ソウル住宅価格、文政権期の「急騰」を再演か…「漢江ベルト」で最高値更新相次ぐ=韓国
ソウル住宅価格、文政権期の「急騰」を再演か…「漢江ベルト」で最高値更新相次ぐ=韓国
韓国ソウル市内のマンション価格が、ムン・ジェイン(文在寅)政権下で「常軌を逸した住宅価格」とまで称された2020~2021年の高騰期における最高値を上回る地域が続出している。特に、富裕層が集中する江南3区や龍山区以外にも、上昇の波は市中心部を流れる漢江沿いの主要地域、いわゆる「漢江ベルト」へと拡大。首都圏の京畿道では、果川のマンション価格がすでに過去最高値を回復した。

 政府機関の韓国不動産院が15日発表した週刊マンション売買価格指数を分析したところ、ソウル市内の江南、瑞草、松坡の江南3区に加え、麻浦、龍山、城東、陽川の計7区で、マンション価格が毎週のように最高値を更新している。この7区の中で最も直近で過去最高値を突破したのは麻浦区で、5月第4週の売買価格指数が101.4を記録し、2022年1月の過去最高値(101.29)を上回った。

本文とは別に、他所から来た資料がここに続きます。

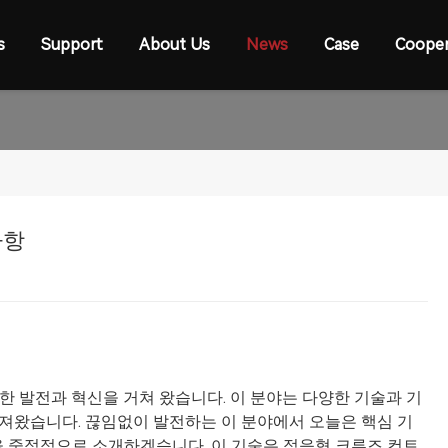
s
Support
About Us
News
Case
Cooper
사항
양한 발전과 혁신을 거쳐 왔습니다. 이 분야는 다양한 기술과 기
져왔습니다. 끊임없이 발전하는 이 분야에서 오늘은 핵심 기
sist)을 중점적으로 소개하겠습니다. 이 기술은 적응형 크루즈 컨트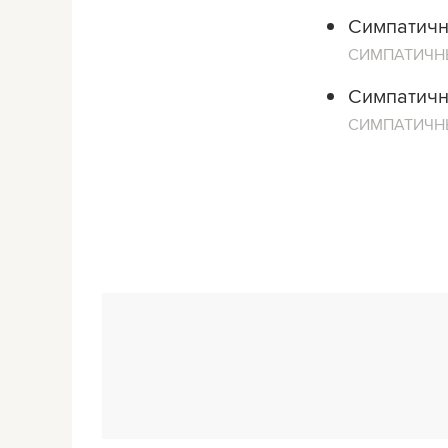
Симпатичн
СИМПАТИЧН
Симпатичн
СИМПАТИЧН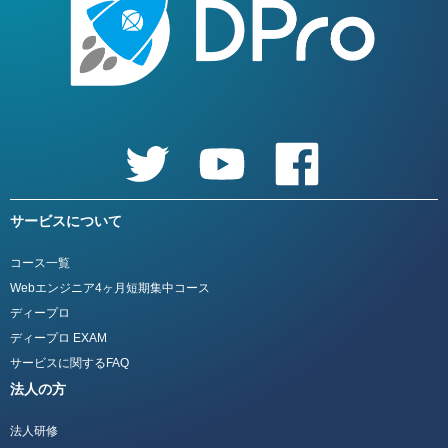
サービスについて
コース一覧
Webエンジニア4ヶ月短期集中コース
ディープロ
ディープロ EXAM
サービスに関するFAQ
法人の方
法人研修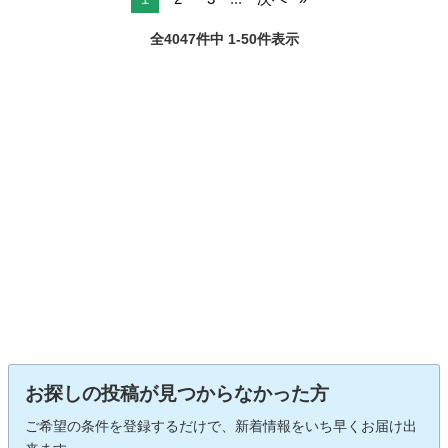
全4047件中 1-50件表示
お探しの投稿が見つからなかった方
ご希望の条件を登録するだけで、新着情報をいち早くお届け出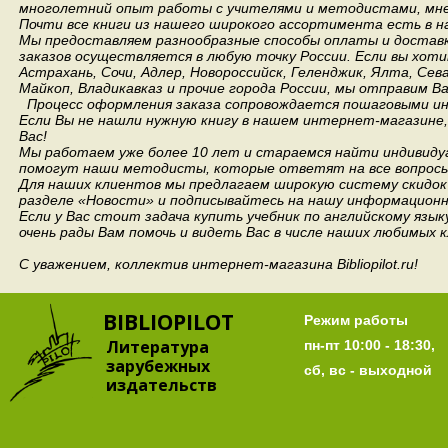
многолетний опыт работы с учителями и методистами, мнен
Почти все книги из нашего широкого ассортимента есть в н
Мы предоставляем разнообразные способы оплаты и доставки
заказов осуществляется в любую точку России.
Если вы хоти
Астрахань, Сочи, Адлер, Новороссийск, Геленджик, Ялта, Сев
Майкоп, Владикавказ и прочие города России, мы отправим В
Процесс оформления заказа сопровождается пошаговыми ин
Если Вы не нашли нужную книгу в нашем интернет-магазине
Вас!
Мы работаем уже более 10 лет и стараемся найти индивидуа
помогут наши методисты, которые ответят на все вопросы
Для наших клиентов мы предлагаем широкую систему скидок 
разделе «Новости» и подписывайтесь на нашу информационн
Если у Вас стоит задача купить учебник по английскому язы
очень рады Вам помочь и видеть Вас в числе наших любимых 
С уважением, коллектив интернет-магазина Bibliopilot.ru!
BIBLIOPILOT
Режим работы
Литература
пн-пт 10:00 - 18:30,
зарубежных
сб, вс - выходной
издательств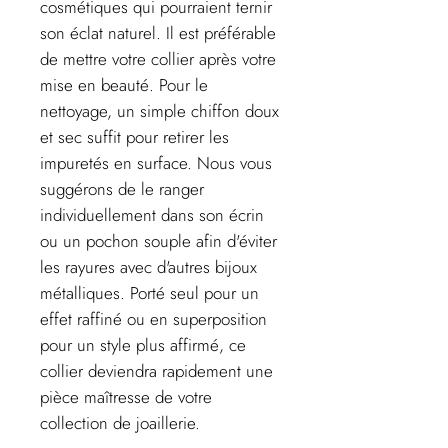
cosmétiques qui pourraient ternir
son éclat naturel. Il est préférable
de mettre votre collier après votre
mise en beauté. Pour le
nettoyage, un simple chiffon doux
et sec suffit pour retirer les
impuretés en surface. Nous vous
suggérons de le ranger
individuellement dans son écrin
ou un pochon souple afin d'éviter
les rayures avec d'autres bijoux
métalliques. Porté seul pour un
effet raffiné ou en superposition
pour un style plus affirmé, ce
collier deviendra rapidement une
pièce maîtresse de votre
collection de joaillerie.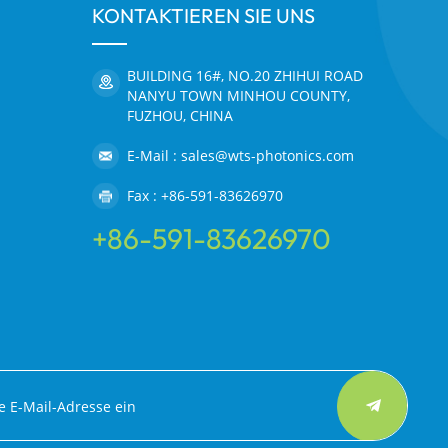
KONTAKTIEREN SIE UNS
BUILDING 16#, NO.20 ZHIHUI ROAD
NANYU TOWN MINHOU COUNTY,
FUZHOU, CHINA
E-Mail : sales@wts-photonics.com
Fax : +86-591-83626970
+86-591-83626970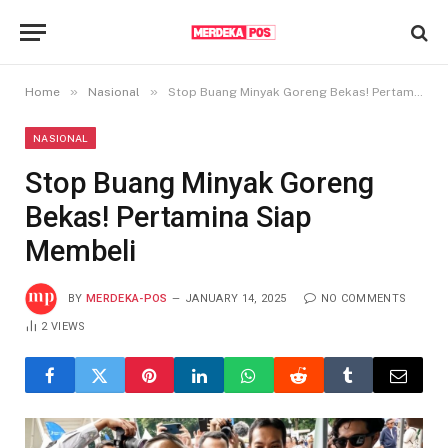
»
»
Home
Nasional
Stop Buang Minyak Goreng Bekas! Pertamina Siap Membeli
NASIONAL
Stop Buang Minyak Goreng
Bekas! Pertamina Siap
Membeli
BY
MERDEKA-POS
JANUARY 14, 2025
NO COMMENTS
2
VIEWS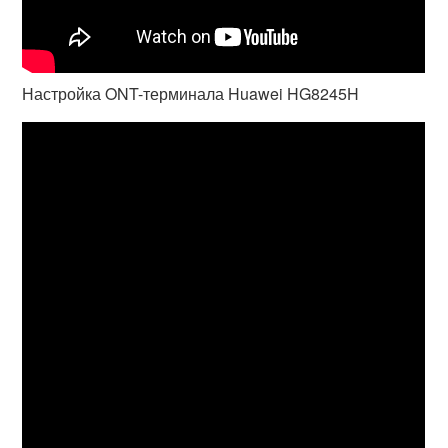
Настройка ONT-терминала Huawei HG8245H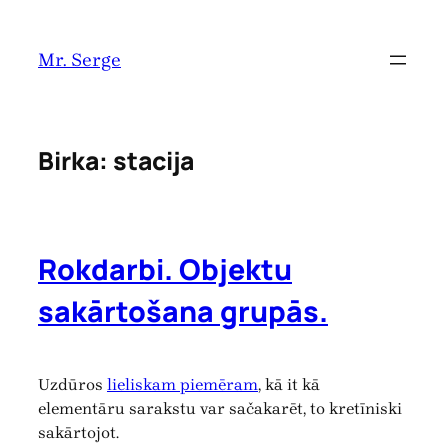
Pāriet
uz
Mr. Serge
saturu
Birka:
stacija
Rokdarbi. Objektu
sakārtošana grupās.
Uzdūros
lieliskam piemēram
, kā it kā
elementāru sarakstu var sačakarēt, to kretīniski
sakārtojot.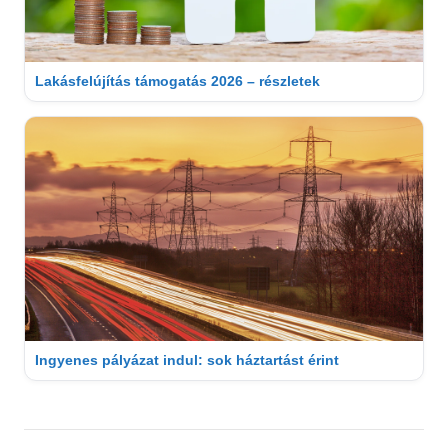
Lakásfelújítás támogatás 2026 – részletek
Ingyenes pályázat indul: sok háztartást érint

 陽川区も麻浦区に先立ち、5月第2週に過去最高値(2022年1月の100.73に対し100.83)を更新。江南3区と城東区のマンション価格は、市場が「活況」を呈した昨夏にはすでに最高値を回復し、その後も上昇基調を維持している。龍山区も昨年10月には過去最高値を突破した。

 これらの地域では、複数の物件を所有するよりも、優良なマンション1戸に投資を集中する「賢い1戸」志向が強まり、買い替え需要が集中したことが価格上昇の背景にあるとみられる。

 ソウルでは、土地取引許可区域の拡大指定といった規制策が導入された後も住宅価格の抑制には至っておらず、今後も過去最高値を更新する物件が相次ぐ可能性が高い。江南3区と龍山区では、すでに価格が高騰し一般層の購入が困難になった上、自己資金が少なくても物件が購入できる「差額投資(ギャップ投資)」が規制されたため、買い手の需要は周辺の漢江ベルト6区へと広がっている。

 今月第2週(6月9日時点)のデータでは、過去最高値に対するマンション価格回復率は広津区が99.5%で最も高く、以下、江東区(99.2%)、永登浦区(98.5%)、銅雀区(98.1%)、鍾路区(94.2%)、東大門区(92.7%)が続いている。一方で、回復率が最も低いとされるノウォン(蘆原)、ドボン(道峰)、カンブク(江北)のいわゆる「ノ・ド・カン」地域では、80%台半ばに留まっており、江北区が86.5%、蘆原区が85.7%、道峰区が82.7%となっている。

 京畿道では、果川市のマンション価格が麻浦区と同様に5月第4週に過去最高値を突破。盆唐地域も98.8%の高い回復率を示している。

 KB国民銀行のパク・ウォンガプ首席不動産専門委員は、「ソウル市盤浦地区の国民住宅(84平方メートル)タイプマンションが70億ウォン(約7億3800万円)に達するなど、不動産市場の二極化が極めて深刻化している」と指摘。その上で、「イ・ジェミョン(李在明)大統領は公約で高額マンションに対する直接的な規制は行わないと表明したが、規制緩和や規制強化以上に市場の安定が重要であり、何らかの対策は打ち出されるだろう」との見方を示した。

 住宅価格の過熱を受け、政府も規制地域の拡大など、利用可能な政策手段を総動員して対応に乗り出す姿勢を強調している。しかし、関係省庁の長官や次官の人選がまだ完了していないため、市場では政府が不動産対策を発表する時期に注目が集まっている。

 西江大学大学院不動産学科のクォン・デジュン教授は、「現在の状況では、政府は需要抑制策として、調整対象地域や投機過熱地区の指定を検討せざるを得ないだろう」と予測した。

 クォン教授はさらに、「規制地域の拡大だけでは市場の安定化には繋がらない」と述べ、「文在寅政権時代に多くの規制を導入しても住宅価格が上がり続けたのは、市場に流動資金が豊富だったためだ。したがって、融資と流動資金を抑制し、不動産市場への資金流入を阻止すべきだ」と提言した。